Proche-Orient

Mystères autour du «trésor» d'Arafat


De ses années de dirigeant révolutionnaire, Yasser Arafat a conservé une comptabilité occulte qui lui permettait d’acheter les loyautés. Son trésor caché se monterait à plusieurs centaines de millions.

La succession de Yasser Arafat n’est pas seulement politique. Comme toute succession, elle comporte une dimension financière autour de laquelle se disputent les héritiers, sans oser le dire publiquement. Le problème est qu’en l’absence de notaire, nul ne sait à combien se monte l’héritage ni où le « Vieux » a caché son Trésor.


Dans son palmarès 2003, la revue économique américaine Forbes situait Yasser Arafat au sixième rang pour leur fortune des « rois, reines et despotes », après des personnalités comme la reine d’Angleterre ou le sultan de Brunei. Forbes estimait à 300 millions de dollars la somme contrôlée par le président palestinien. Mais d’autres sources placent l’estimation à 800 millions, voire 1,3 milliard de dollars.


Pour sa part, l’ancien trésorier du Fonds national palestinien (autrement dit de l’OLP) Jawid Ghussein, qui s’est fâché avec Arafat en 1996, assure que jusqu’en 1990 et l’invasion du Koweït, l’OLP recevait environ 200 millions de dollars par an, dont 85 de la seule Arabie Saoudite. Chaque mois, assure-t-il, il rédigeait un chèque de 10,25 millions de dollars à l’ordre d’Arafat. Le soutien de l’OLP à Saddam Hussein a coûté cher à l’OLP et ce ne sont pas les 150 millions de dollars versés par l’Irak qui ont permis de compenser les pertes. L’expulsion massive de dizaines de milliers de travailleurs palestiniens du Golfe, qui contribuaient régulièrement aux finances de l’OLP, est venue aggraver les choses.


Sous le contrôle du FMI

Mais les accords d’Oslo et l’institution de l’Autorité palestinienne a permis de redresser les finances. Les aides internationales et les ristournes douanières versées par Israël (il est vrai, très irrégulièrement), sont venues alimenter les caisses palestiniennes, mais pas toujours conformément au budget affiché. A partir de la fin des années 90, les donateurs et le FMI s’inquiètent de l’opacité des comptes et la corruption individuelle de quelques notables palestiniens ne suffit pas à expliquer l’ampleur du trou constaté. Le FMI, les Européens et les Américains vont réussir à imposer à Arafat comme ministre des Finances un ancien cadre palestinien du FMI, Salem Fayed, qui obligera, non sans difficulté, le président palestinien à remettre de l’ordre et de la transparence dans ses comptes.

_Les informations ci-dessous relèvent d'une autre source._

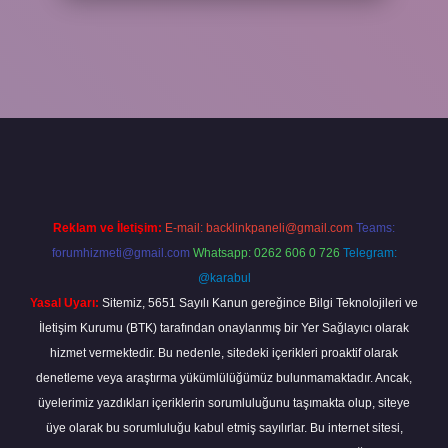
et
betexper
https://betexpergir.net/
Reklam ve İletişim:
E-mail:
backlinkpaneli@gmail.com
Teams:
forumhizmeti@gmail.com
Whatsapp: 0262 606 0 726
Telegram:
@karabul
Yasal Uyarı:
Sitemiz, 5651 Sayılı Kanun gereğince Bilgi Teknolojileri ve
İletişim Kurumu (BTK) tarafından onaylanmış bir Yer Sağlayıcı olarak
hizmet vermektedir. Bu nedenle, sitedeki içerikleri proaktif olarak
denetleme veya araştırma yükümlülüğümüz bulunmamaktadır. Ancak,
üyelerimiz yazdıkları içeriklerin sorumluluğunu taşımakta olup, siteye
üye olarak bu sorumluluğu kabul etmiş sayılırlar. Bu internet sitesi,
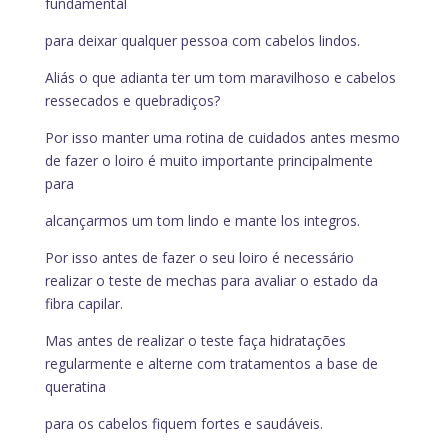
fundamental
para deixar qualquer pessoa com cabelos lindos.
Aliás o que adianta ter um tom maravilhoso e cabelos
ressecados e quebradiços?
Por isso manter uma rotina de cuidados antes mesmo
de fazer o loiro é muito importante principalmente
para
alcançarmos um tom lindo e mante los integros.
Por isso antes de fazer o seu loiro é necessário
realizar o teste de mechas para avaliar o estado da
fibra capilar.
Mas antes de realizar o teste faça hidratações
regularmente e alterne com tratamentos a base de
queratina
para os cabelos fiquem fortes e saudáveis.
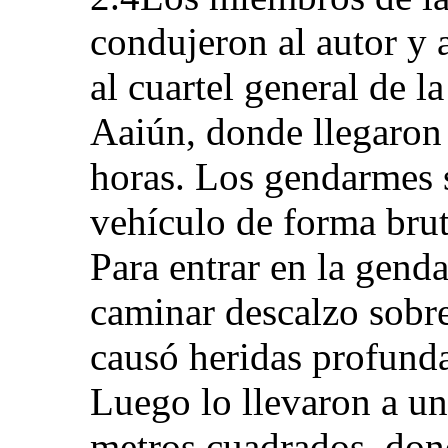
condujeron al autor y 
al cuartel general de 
Aaiún, donde llegaron 
horas. Los gendarmes s
vehículo de forma brut
Para entrar en la genda
caminar descalzo sobre 
causó heridas profundas
Luego lo llevaron a un
metros cuadrados, don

Il se heurte en chemin au financier personnel d’Arafat, Mohammed Rachid. Ce Kurde irakien –l’un des rares à avoir accompagné le président palestinien en France– est le seul à détenir la signature avec le raïs et à connaître la répartition des comptes détenus par celui-ci. Car si l’on omet les dépenses somptuaires se son épouse parisienne Souha, dont les ressources non expliquées ont entraîné voici quelques mois l’ouverture d’une instruction judiciaire pour « blanchiment », personne n’a jamais reproché à Arafat de mener lui-même un train de vie dispendieux avec l’argent détourné. Bien au contraire. Son mode de vie spartiate hérité de l’époque de la résistance, il l’a conservé à Tunis, Gaza et Ramallah alors que certains de ses plus proches compagnons (Nabil Chaath et Ahmed Qoreï notamment), qui vivent dans de somptueuses villas, ont ouvertement été désignés comme corrompus par des parlementaires palestiniens. Mais Arafat, président de l’Autorité palestinienne, ce proto-État palestinien, a gardé les habitudes du leader révolutionnaire qui ne passait jamais deux nuits de suite au même endroit mais gardant toujours dans la poche arrière de son pantalon un petit carnet comportant les données essentielles de sa comptabilité.


C’est avec cet argent que, quarante ans durant, il a acheté des loyautés, récompensé des services, indemnisé les familles de combattants. C’était aussi son assurance-vie dans les combats inter-palestiniens : sa disparition rendait inaccessible le trésor de l’OLP. Ces dernières années, c’est sur sa cagnotte secrète qu’il a payé les fonctionnaires lorsque Israël a bloqué les paiements dus à l’Autorité palestinienne et indemnisé, en partie du moins, les travailleurs bloqués à Gaza et en Cisjordanie lors des bouclages à répétition des Territoires palestiniens par Israël.


La bataille pour remettre la main sur cet argent est l’un des enjeux des disputes auxquelles on a pu assister ces derniers jours autour du lit où le vieux leader agonisait.